The value of a child

“It’s not her fault.  She’s not even a person yet.”

These words from a Haitian boy came as a shock. A little girl at Espwa Village orphanage in Les Cayes, Haiti, was misbehaving very badly that day. When leaders tried to correct her, however, another child insisted that the little girl could not be held responsible for her actions, because “a child doesn’t get a soul until they’re 2.”

After more than a decade of ministry, this was the first time anyone at Pwoje Espwa had mentioned the troubling superstition that a person is not a person until the age of 2. This false belief encourages some parents to excuse their children’s bad behavior, and it also opens the door to the mistreatment of children.

Pwoje Espwa has been rescuing orphaned and destitute children in Haiti for more than a decade.

It seems that Haiti’s most vulnerable poor – the children – are often the least protected. Wealthier families take in the children of the poor and treat them as virtual slaves, overworked and underfed. Similar violence inspired Pwoje Espwa to start its own school, after one boy came home bleeding from a severe beating by a teacher with a rawhide whip.

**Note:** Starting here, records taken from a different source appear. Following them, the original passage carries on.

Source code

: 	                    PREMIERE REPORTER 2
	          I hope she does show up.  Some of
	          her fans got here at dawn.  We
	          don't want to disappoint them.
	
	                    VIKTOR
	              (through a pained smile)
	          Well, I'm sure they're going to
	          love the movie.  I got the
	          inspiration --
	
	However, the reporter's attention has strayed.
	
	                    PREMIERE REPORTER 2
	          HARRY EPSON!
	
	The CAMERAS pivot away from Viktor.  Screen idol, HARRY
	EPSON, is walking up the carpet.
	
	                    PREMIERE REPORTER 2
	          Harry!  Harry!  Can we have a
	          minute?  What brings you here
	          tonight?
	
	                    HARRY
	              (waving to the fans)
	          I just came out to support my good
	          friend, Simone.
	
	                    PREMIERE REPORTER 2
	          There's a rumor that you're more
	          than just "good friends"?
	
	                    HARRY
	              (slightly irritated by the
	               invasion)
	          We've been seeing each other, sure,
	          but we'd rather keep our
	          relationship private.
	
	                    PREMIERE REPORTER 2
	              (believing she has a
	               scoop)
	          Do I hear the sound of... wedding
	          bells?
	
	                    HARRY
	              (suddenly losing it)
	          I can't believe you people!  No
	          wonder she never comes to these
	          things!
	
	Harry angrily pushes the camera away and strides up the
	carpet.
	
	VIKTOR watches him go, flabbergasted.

With our ministry’s support, the 650 orphaned and destitute boys (and a few girls) under Pwoje Espwa’s care get more than food and shelter — they also learn that they are special in God’s eyes. They are introduced to Christ’s love through catechism training and open-air Mass on the orphanage campus. Often for the first time, they learn that they are highly valued and loved by their Heavenly Father.